Input records below:
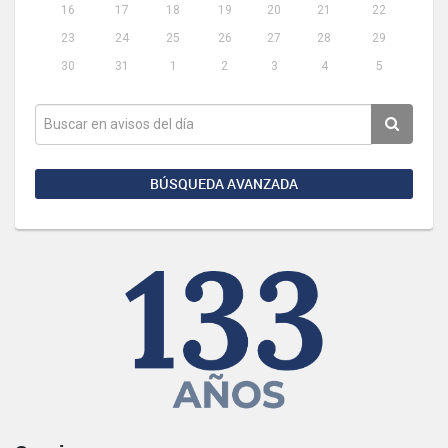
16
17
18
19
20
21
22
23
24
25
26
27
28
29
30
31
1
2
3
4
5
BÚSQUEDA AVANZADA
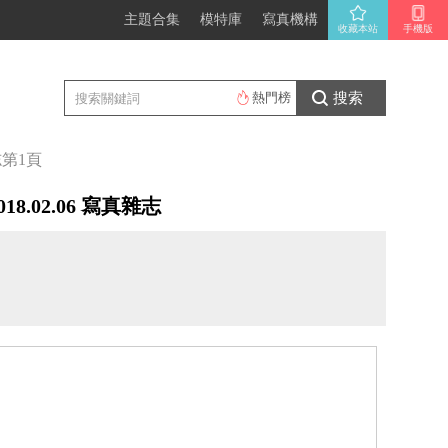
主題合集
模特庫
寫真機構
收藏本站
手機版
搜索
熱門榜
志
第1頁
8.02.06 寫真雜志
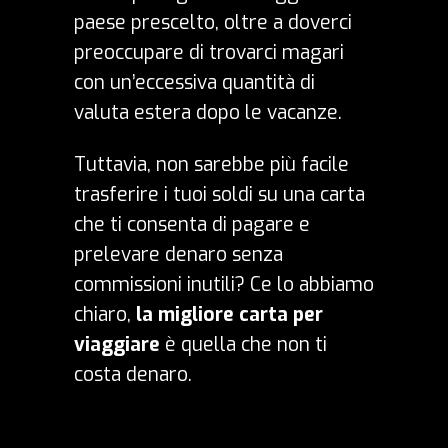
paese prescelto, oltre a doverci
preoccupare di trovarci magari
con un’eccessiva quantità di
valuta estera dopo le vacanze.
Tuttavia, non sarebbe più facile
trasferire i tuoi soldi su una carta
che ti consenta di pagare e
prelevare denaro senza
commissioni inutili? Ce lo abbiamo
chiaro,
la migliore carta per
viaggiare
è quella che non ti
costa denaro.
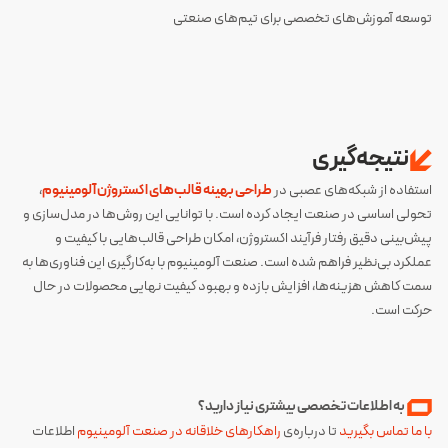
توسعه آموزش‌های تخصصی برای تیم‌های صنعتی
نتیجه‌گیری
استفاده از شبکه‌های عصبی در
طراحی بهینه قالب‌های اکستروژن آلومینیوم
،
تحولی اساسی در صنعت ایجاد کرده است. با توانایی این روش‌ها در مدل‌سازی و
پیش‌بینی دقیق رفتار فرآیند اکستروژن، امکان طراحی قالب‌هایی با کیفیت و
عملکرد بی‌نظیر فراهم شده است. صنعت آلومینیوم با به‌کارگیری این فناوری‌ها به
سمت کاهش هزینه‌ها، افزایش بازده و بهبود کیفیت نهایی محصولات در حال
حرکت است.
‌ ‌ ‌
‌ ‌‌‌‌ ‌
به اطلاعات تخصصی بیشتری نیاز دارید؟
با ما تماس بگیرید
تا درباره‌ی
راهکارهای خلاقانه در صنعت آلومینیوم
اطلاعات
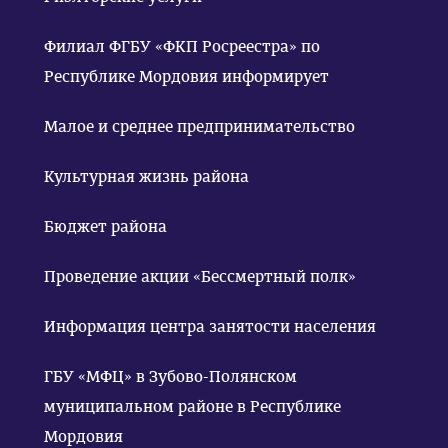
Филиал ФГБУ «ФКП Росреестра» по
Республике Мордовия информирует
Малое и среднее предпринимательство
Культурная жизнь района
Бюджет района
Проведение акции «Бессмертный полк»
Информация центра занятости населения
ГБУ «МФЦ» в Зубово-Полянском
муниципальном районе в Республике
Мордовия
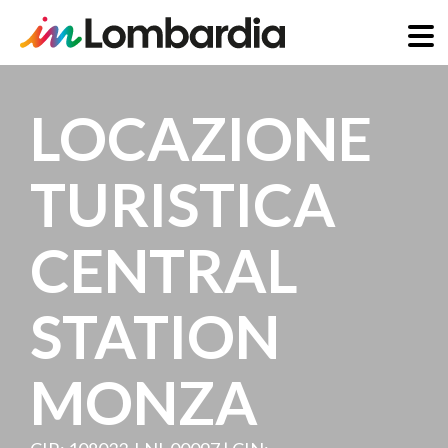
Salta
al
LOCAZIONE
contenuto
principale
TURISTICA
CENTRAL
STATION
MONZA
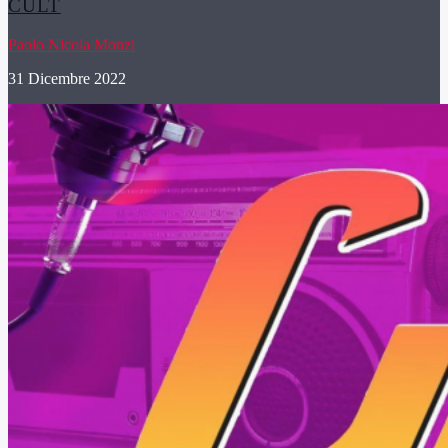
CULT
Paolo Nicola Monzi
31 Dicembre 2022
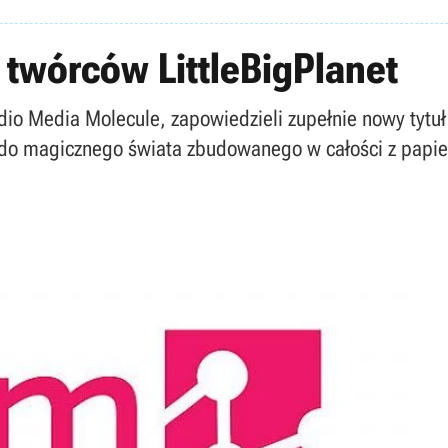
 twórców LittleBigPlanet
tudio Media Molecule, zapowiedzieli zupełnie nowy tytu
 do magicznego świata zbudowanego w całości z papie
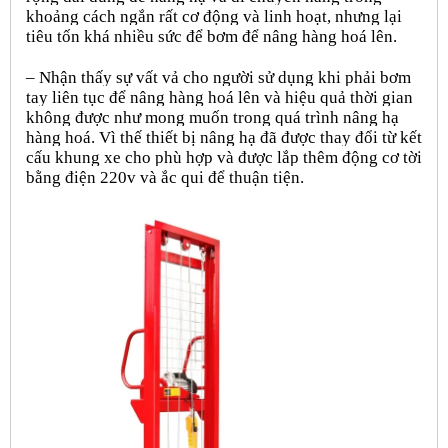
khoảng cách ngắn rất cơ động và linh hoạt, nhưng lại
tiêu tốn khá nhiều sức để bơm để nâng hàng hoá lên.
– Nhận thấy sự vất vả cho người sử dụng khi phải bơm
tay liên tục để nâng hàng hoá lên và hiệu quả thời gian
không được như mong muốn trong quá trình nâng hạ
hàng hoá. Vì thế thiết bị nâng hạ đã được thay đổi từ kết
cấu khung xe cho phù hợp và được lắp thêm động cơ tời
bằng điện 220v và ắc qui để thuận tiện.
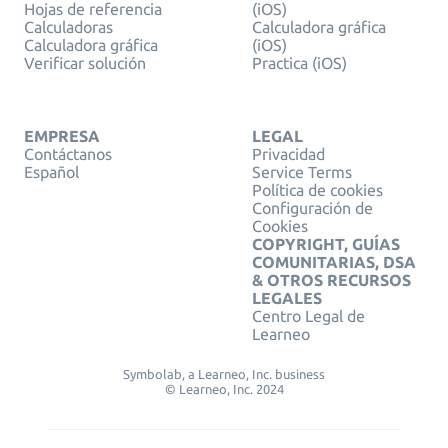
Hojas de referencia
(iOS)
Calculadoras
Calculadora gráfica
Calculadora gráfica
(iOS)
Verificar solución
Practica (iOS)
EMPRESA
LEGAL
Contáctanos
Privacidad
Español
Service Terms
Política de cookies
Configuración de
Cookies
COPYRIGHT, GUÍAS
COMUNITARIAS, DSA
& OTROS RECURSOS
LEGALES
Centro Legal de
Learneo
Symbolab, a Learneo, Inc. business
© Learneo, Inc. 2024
End of Input records.
## Task requirements
Your copy should match the entries above exactly and contain no pictures.

## Task solution
16
17
18
19
20
21
22
23
24
25
26
27
28
29
30
31
1
2
3
4
5
BÚSQUEDA AVANZADA
主題合集
模特庫
寫真機構
收藏本站
手機版
搜索
熱門榜
志
第1頁
8.02.06 寫真雜志
paese prescelto, oltre a doverci
preoccupare di trovarci magari
con un’eccessiva quantità di
valuta estera dopo le vacanze.
Tuttavia, non sarebbe più facile
trasferire i tuoi soldi su una carta
che ti consenta di pagare e
prelevare denaro senza
commissioni inutili? Ce lo abbiamo
chiaro,
la migliore carta per
viaggiare
è quella che non ti
costa denaro.
توسعه آموزش‌های تخصصی برای تیم‌های صنعتی
نتیجه‌گیری
استفاده از شبکه‌های عصبی در
طراحی بهینه قالب‌های اکستروژن آلومینیوم
،
تحولی اساسی در صنعت ایجاد کرده است. با توانایی این روش‌ها در مدل‌سازی و
پیش‌بینی دقیق رفتار فرآیند اکستروژن، امکان طراحی قالب‌هایی با کیفیت و
عملکرد بی‌نظیر فراهم شده است. صنعت آلومینیوم با به‌کارگیری این فناوری‌ها به
سمت کاهش هزینه‌ها، افزایش بازده و بهبود کیفیت نهایی محصولات در حال
حرکت است.
‌ ‌ ‌
‌ ‌‌‌‌ ‌
به اطلاعات تخصصی بیشتری نیاز دارید؟
با ما تماس بگیرید
تا درباره‌ی
راهکارهای خلاقانه در صنعت آلومینیوم
اطلاعات
Филиал ФГБУ «ФКП Росреестра» по
Республике Мордовия информирует
Малое и среднее предпринимательство
Культурная жизнь района
Бюджет района
Проведение акции «Бессмертный полк»
Информация центра занятости населения
ГБУ «МФЦ» в Зубово-Полянском
муниципальном районе в Республике
Мордовия
Salta
al
LOCAZIONE
contenuto
principale
TURISTICA
CENTRAL
STATION
MONZA
CULT
Paolo Nicola Monzi
31 Dicembre 2022
 twórców LittleBigPlanet
tudio Media Molecule, zapowiedzieli zupełnie nowy tytu
 do magicznego świata zbudowanego w całości z papie
khoảng cách ngắn rất cơ động và linh hoạt, nhưng lại
tiêu tốn khá nhiều sức để bơm để nâng hàng hoá lên.
– Nhận thấy sự vất vả cho người sử dụng khi phải bơm
tay liên tục để nâng hàng hoá lên và hiệu quả thời gian
không được như mong muốn trong quá trình nâng hạ
hàng hoá. Vì thế thiết bị nâng hạ đã được thay đổi từ kết
cấu khung xe cho phù hợp và được lắp thêm động cơ tời
bằng điện 220v và ắc qui để thuận tiện.
Hojas de referencia
(iOS)
Calculadoras
Calculadora gráfica
Calculadora gráfica
(iOS)
Verificar solución
Practica (iOS)
EMPRESA
LEGAL
Contáctanos
Privacidad
Español
Service Terms
Política de cookies
Configuración de
Cookies
COPYRIGHT, GUÍAS
COMUNITARIAS, DSA
& OTROS RECURSOS
LEGALES
Centro Legal de
Learneo
Symbolab, a Learneo, Inc. business
© Learneo, Inc. 2024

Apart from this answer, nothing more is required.